• EXCERPT TO READ:
────────────────

Spring Garden Tasks
There's lots to do in the garden during March!
MARCH winds and April showers bring forth May flowers!
According to this
proverb, the garden season has begun!
March winds have
swept through the month and, as long as April brings the rain, the
necessary steps are being taken by Nature to get the garden growing –
all by itself!
Spring Garden Tasks. Flowers. Kitchen Garden Blog. |
But if a kitchen
garden is the plan, for a few edible fruits and vegetables, then a
little more than hope alone is necessary to set the garden up for a
productive summer.
Even without a
specific kitchen garden plan, some general tidying can be done on
sunnier, warmer days and compost could be dug in to help prepare
a vegetable bed.
For an extremely
simple (re)introduction to vegetable gardening, a handful of
ordinary, shop-bought potatoes can be put into the soil over the next
week and, in this budding little kitchen garden in Kent, half a dozen
broad beans, that have been growing as plug plants for the past
month, will be planted up around the same time. A little compost will
be added to the soil to help them along the way with a burst of
nutrients.

────────────────

• CHALLENGE A: Name every calendar month mentioned in the garden excerpt.
• CHALLENGE B: Please carry the garden excerpt forward, starting after its final sentence.
The listing that comes next has no connection to the garden excerpt.

• COLLECTED DATA:
────────────────

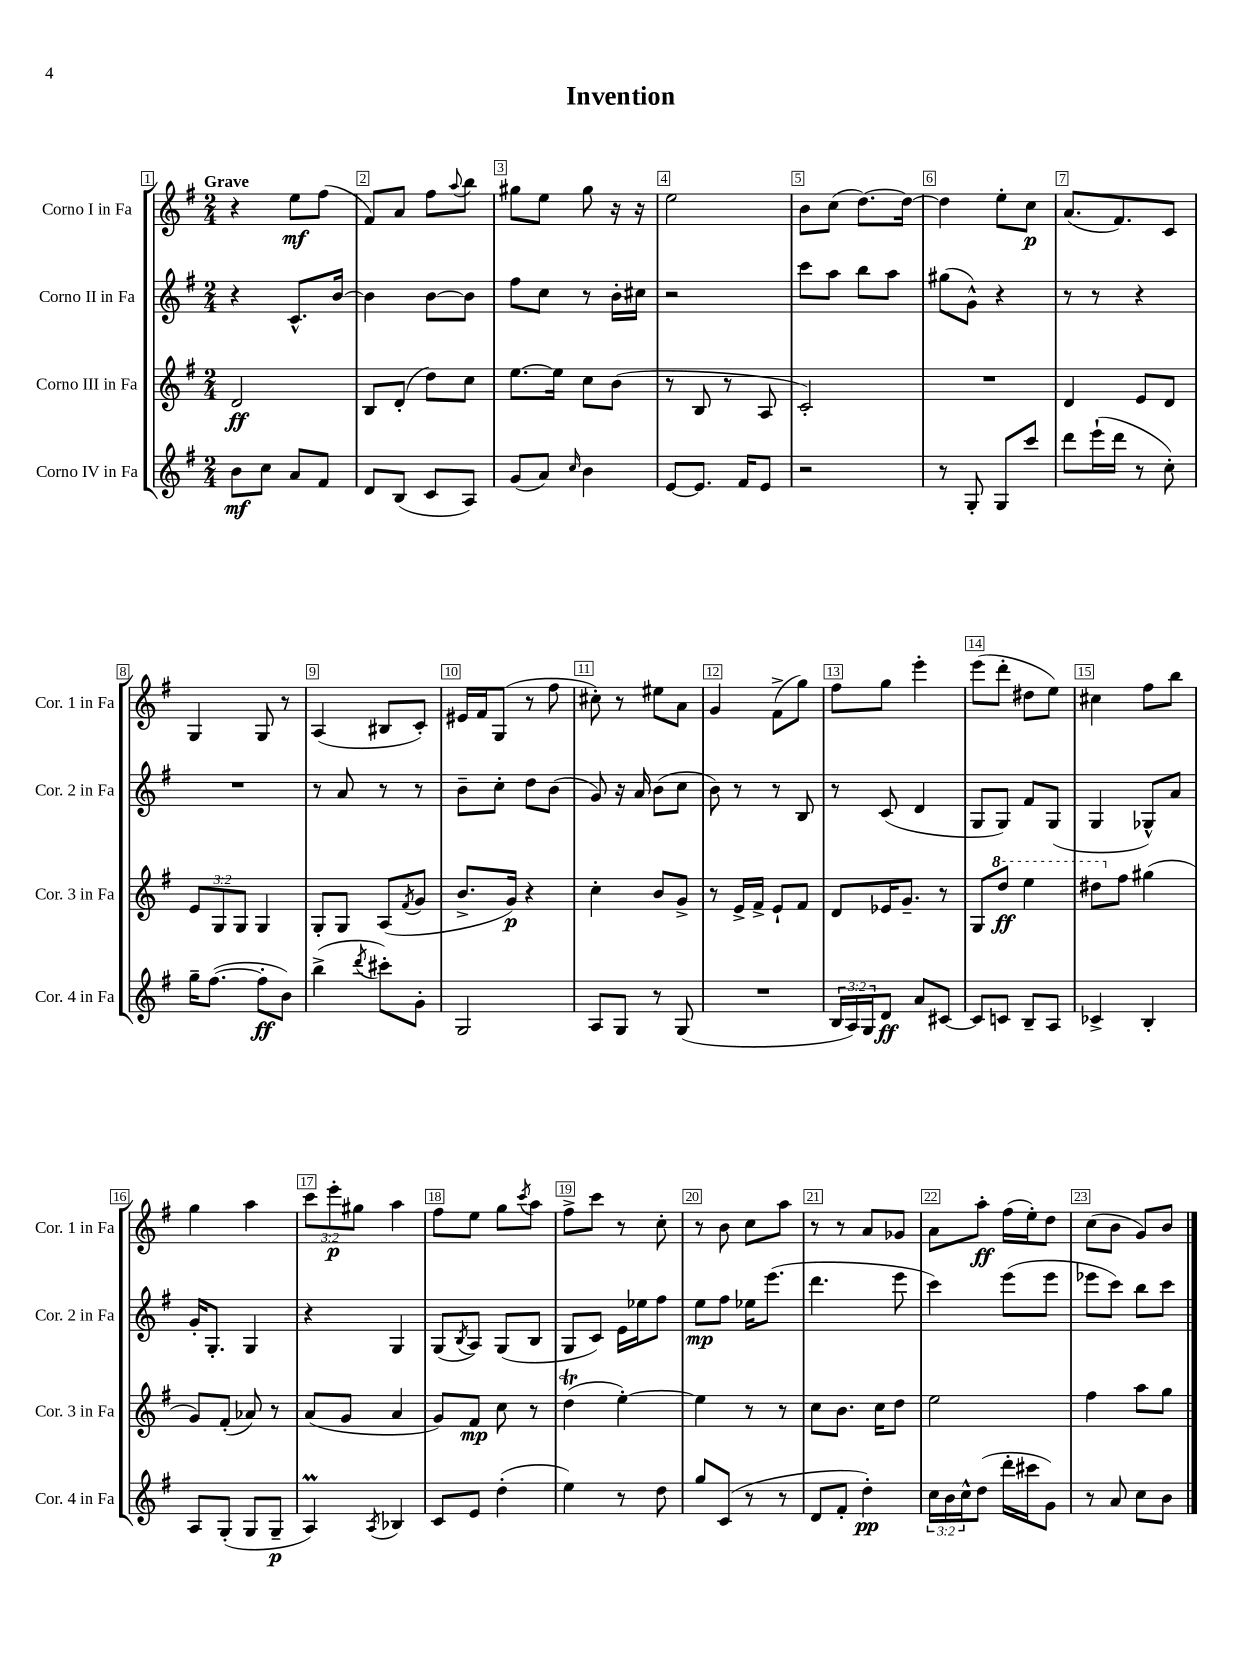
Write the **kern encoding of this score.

────────────────

• TASK RESULT A: March, April, May

• TASK RESULT B:
Some courgette and
aubergine seeds will be sown this month for future harvesting in the
height of summer. For a more enthusiastic gardener, or for a gardener
with a little more time for gardening, there’s a vast range of
vegetables that can be grown from seeds this month, including (to
name a few):
- carrots
- salads
- parsnips
- beetroot
- radishes
- spinach
The aubergines and
courgettes have won this vegetable garden's slot for March and some
outdoor cucumbers might make it into some seed trays next month - but
home grown spinach is delicious, beetroot grows rapidly, salads in
abundance and a few hand-pulled, home-grown carrots are a gardener's
delight!
The kitchen garden
will start to fill up with early vegetables in just a few weeks, once
the sun hits the soil – so it is worth bearing in mind the amount
of work needed for planting up and caring for all those seedlings
grown from seeds; though, if a full range of vegetables are sown and
they all work out, it can be an enjoyable time pottering about in the
vegetable garden and planning for bumper harvests throughout the
growing months.
Fruit trees should
start blossoming this month - if they haven't already had a head
start with the warm February that just passed! Plums, cherries and
apples (including the delightful crab apples) should all soon be
putting on their pretty displays – and with their
blossoms come the bees!
There might be just
enough time to prune rose bushes, if it it was missed last month and
the warmest February on record didn't progress their growth too much,
but hedges should probably be left as they are now – some of the
UK’s native birds may already have made plans for them as potential
nesting sites.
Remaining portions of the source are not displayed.